May we suggest the concept for your next book? In A Million Supposedly Fun Things I Never Did Before, you go back and actually do all the stuff you said you did in Pieces (i.e., get root canal without novocaine, board a plane covered in puke, drive some girl to suicide, etc.) and then write about it. Trust us, A.J. Jacobs and other purveyors of gimmick lit will have nothing on you. Oprah will once again be eating out of your hand. Assuming you don’t get it cut off in a bar fight.

Also, J.K. Rowling, Dan Brown, and J.R.R. Tolkein. I’m not sure if they have anything to do with the above but apparently you can’t write a book article these days without mentioning them. Hopefully by xmas everyone – well, people with healthy social lives, anyway – will have forgotten about Tolkein again, which will make all our lives just that little bit easier.

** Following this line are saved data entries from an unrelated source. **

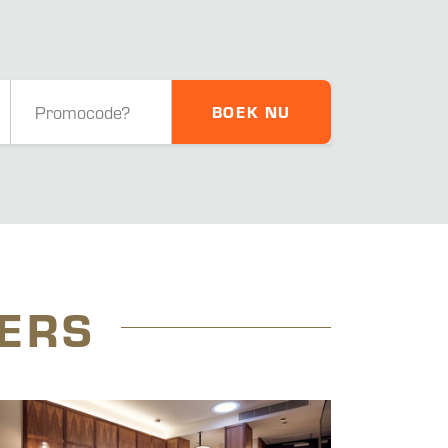
BOEK NU
ERS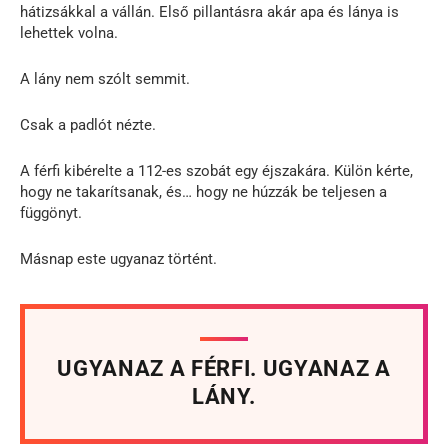
hátizsákkal a vállán. Első pillantásra akár apa és lánya is
lehettek volna.
A lány nem szólt semmit.
Csak a padlót nézte.
A férfi kibérelte a 112-es szobát egy éjszakára. Külön kérte,
hogy ne takarítsanak, és… hogy ne húzzák be teljesen a
függönyt.
Másnap este ugyanaz történt.
UGYANAZ A FÉRFI. UGYANAZ A
LÁNY.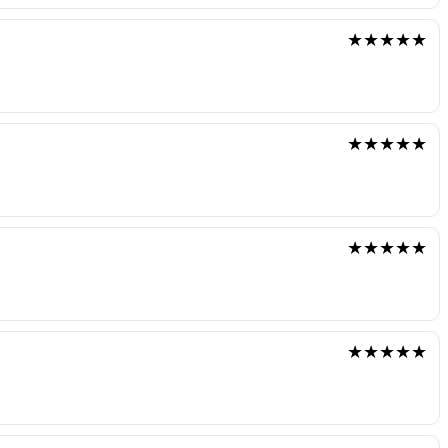
★★★★★
★★★★★
★★★★★
★★★★★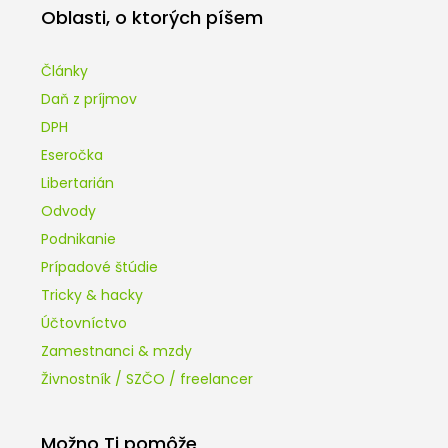
Oblasti, o ktorých píšem
Články
Daň z príjmov
DPH
Eseročka
Libertarián
Odvody
Podnikanie
Prípadové štúdie
Tricky & hacky
Účtovníctvo
Zamestnanci & mzdy
Živnostník / SZČO / freelancer
Možno Ti pomôže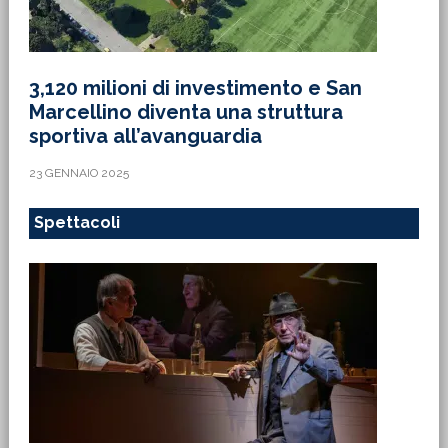
3,120 milioni di investimento e San
Marcellino diventa una struttura
sportiva all’avanguardia
23 GENNAIO 2025
Spettacoli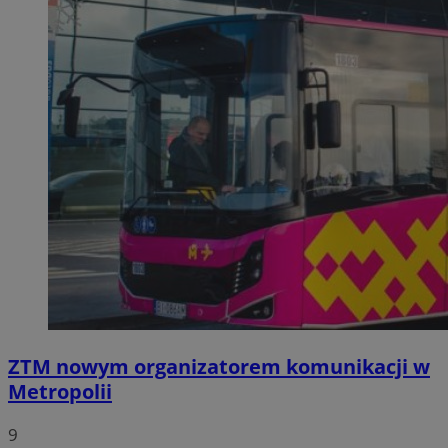
ZTM nowym organizatorem komunikacji w
Metropolii
9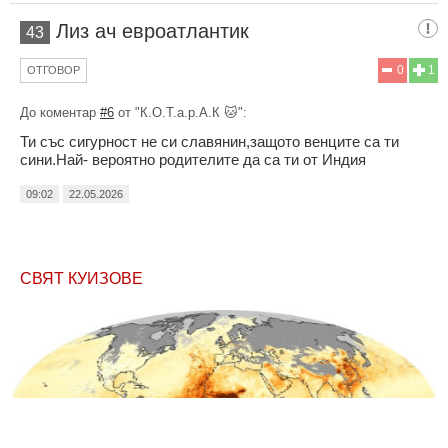
Лиз ач евроатлантик
43
0
1
ОТГОВОР
До коментар
#6
от "К.О.Т.а.р.А.К 🐱":
Ти със сигурност не си славянин,защото венците са ти
сини.Най- вероятно родителите да са ти от Индия
09:02
22.05.2026
СВЯТ КУИЗОВЕ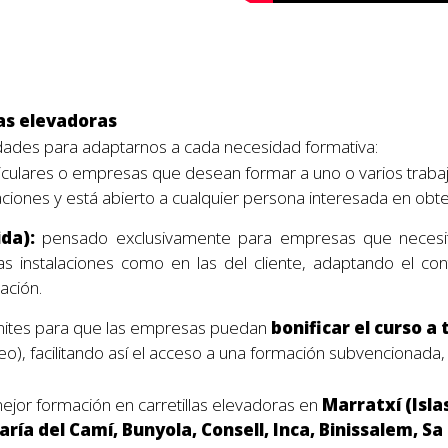
las elevadoras
ades para adaptarnos a cada necesidad formativa:
ticulares o empresas que desean formar a uno o varios traba
iones y está abierto a cualquier persona interesada en obtene
ida):
pensado exclusivamente para empresas que necesi
s instalaciones como en las del cliente, adaptando el cont
ación.
mites para que las empresas puedan
bonificar el curso 
o), facilitando así el acceso a una formación subvencionada, 
or formación en carretillas elevadoras en
Marratxí (Isla
ría del Camí, Bunyola, Consell, Inca, Binissalem, S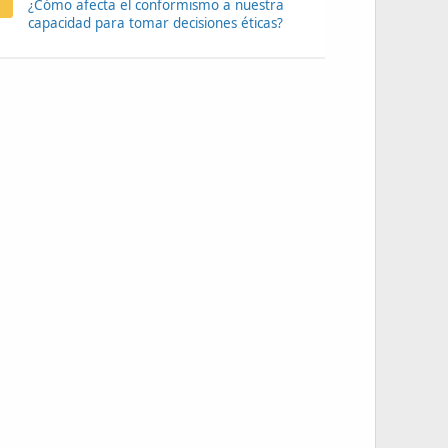
¿Cómo afecta el conformismo a nuestra
capacidad para tomar decisiones éticas?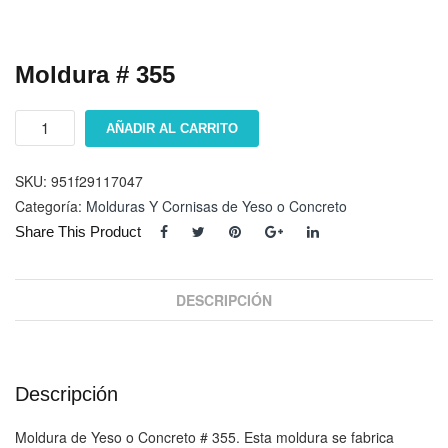
Moldura # 355
Moldura
AÑADIR AL CARRITO
#
355
cantidad
SKU:
951f29117047
Categoría:
Molduras Y Cornisas de Yeso o Concreto
Share This Product
DESCRIPCIÓN
Descripción
Moldura de Yeso o Concreto # 355. Esta moldura se fabrica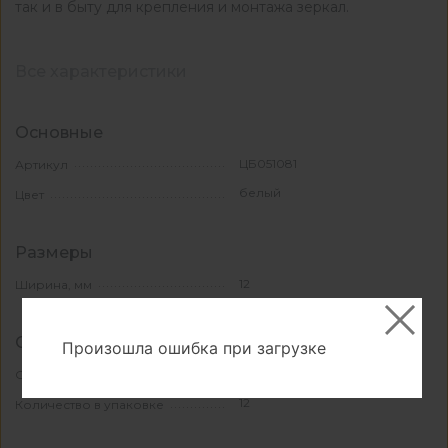
так и в быту для крепления и монтажа зеркал.
Все характеристики
Основные
ЦБ051081
Артикул
белый
Цвет
Размеры
12
Ширина, мм
Свойства и материалы
Произошла ошибка при загрузке
Вспененный полиэтилен
Основной материал
12
Количество в упаковке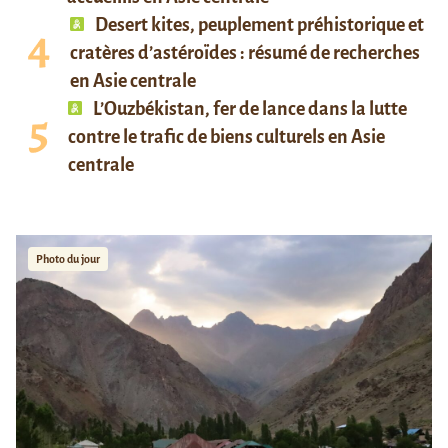
Desert kites, peuplement préhistorique et
cratères d’astéroïdes : résumé de recherches
en Asie centrale
L’Ouzbékistan, fer de lance dans la lutte
contre le trafic de biens culturels en Asie
centrale
Photo du jour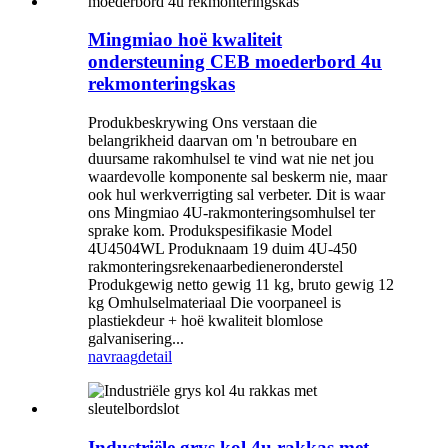
Mingmiao hoë kwaliteit
ondersteuning CEB moederbord 4u
rekmonteringskas
Produkbeskrywing Ons verstaan ​​die
belangrikheid daarvan om 'n betroubare en
duursame rakomhulsel te vind wat nie net jou
waardevolle komponente sal beskerm nie, maar
ook hul werkverrigting sal verbeter. Dit is waar
ons Mingmiao 4U-rakmonteringsomhulsel ter
sprake kom. Produkspesifikasie Model
4U4504WL Produknaam 19 duim 4U-450
rakmonteringsrekenaarbedieneronderstel
Produkgewig netto gewig 11 kg, bruto gewig 12
kg Omhulselmateriaal Die voorpaneel is
plastiekdeur + hoë kwaliteit blomlose
galvanisering...
navraag
detail
Industriële grys kol 4u rakkas met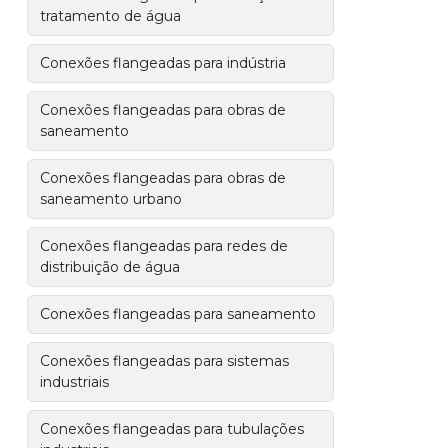
tratamento de água
Conexões flangeadas para indústria
Conexões flangeadas para obras de
saneamento
Conexões flangeadas para obras de
saneamento urbano
Conexões flangeadas para redes de
distribuição de água
Conexões flangeadas para saneamento
Conexões flangeadas para sistemas
industriais
Conexões flangeadas para tubulações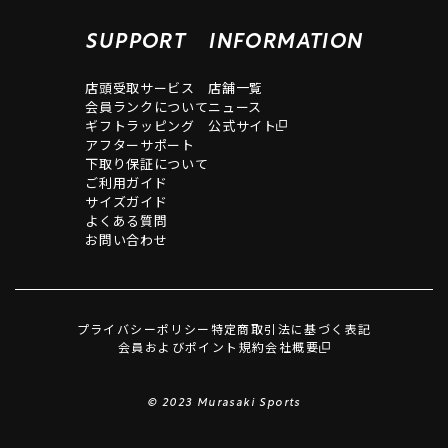
SUPPORT
INFORMATION
店頭受取サービス
店舗一覧
会員ランクについて
ニュース
ギフトラッピング
公式サイト
アフターサポート
下取り保証について
ご利用ガイド
サイズガイド
よくある質問
お問い合わせ
プライバシーポリシー
特定商取引法に基づく表記
会員およびポイント規約
会社概要
© 2023 Murasaki Sports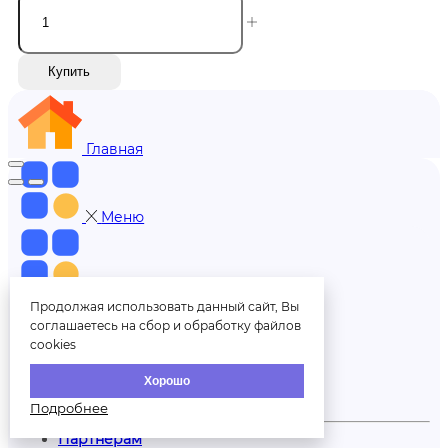
Купить
Главная
Меню
Меню
Продолжая использовать данный сайт, Вы
соглашаетесь на сбор и обработку файлов
+7 (812) 606-70-00
cookies
Хорошо
Обратный звонок
Подробнее
Партнерам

And then I’ll take the Million Little Pieces and I’ll jump on them until, until you’ve had enough!

Thursday 9 February 2006

It’s getting late, but having first stumbled across that wonderful review all those months ago, it seems fair to give some room for John Dolan at The Exile to gloat over finally being vindicated about A Million Pieces of Shit, and to taunt the senders of hate-mail one more time:

These readers actually consider themselves noble savages, whose responses are all the purer because they haven’t sullied themselves with books. That fraud is a perfect complement to Frey’s: he pretends to be a scarred veteran and they pretend to be cultural virgins, rather than thrashed sluts who’ve been fucked a million times by every after-school special, every Brian’s Song death-porn tearjerker, and can’t imagine anything better.

And so he continues in his customary fashion. The whole affair has reminded me of the antics of those phony psychics, who trot out the same hokey old magic tricks (table-tapping, spoon-bending) but can’t pull them off well enough to entertain an audience. So they lie; they pretend it’s real, attracting an eager audience who needs something to believe in. It never ends well for the deceived.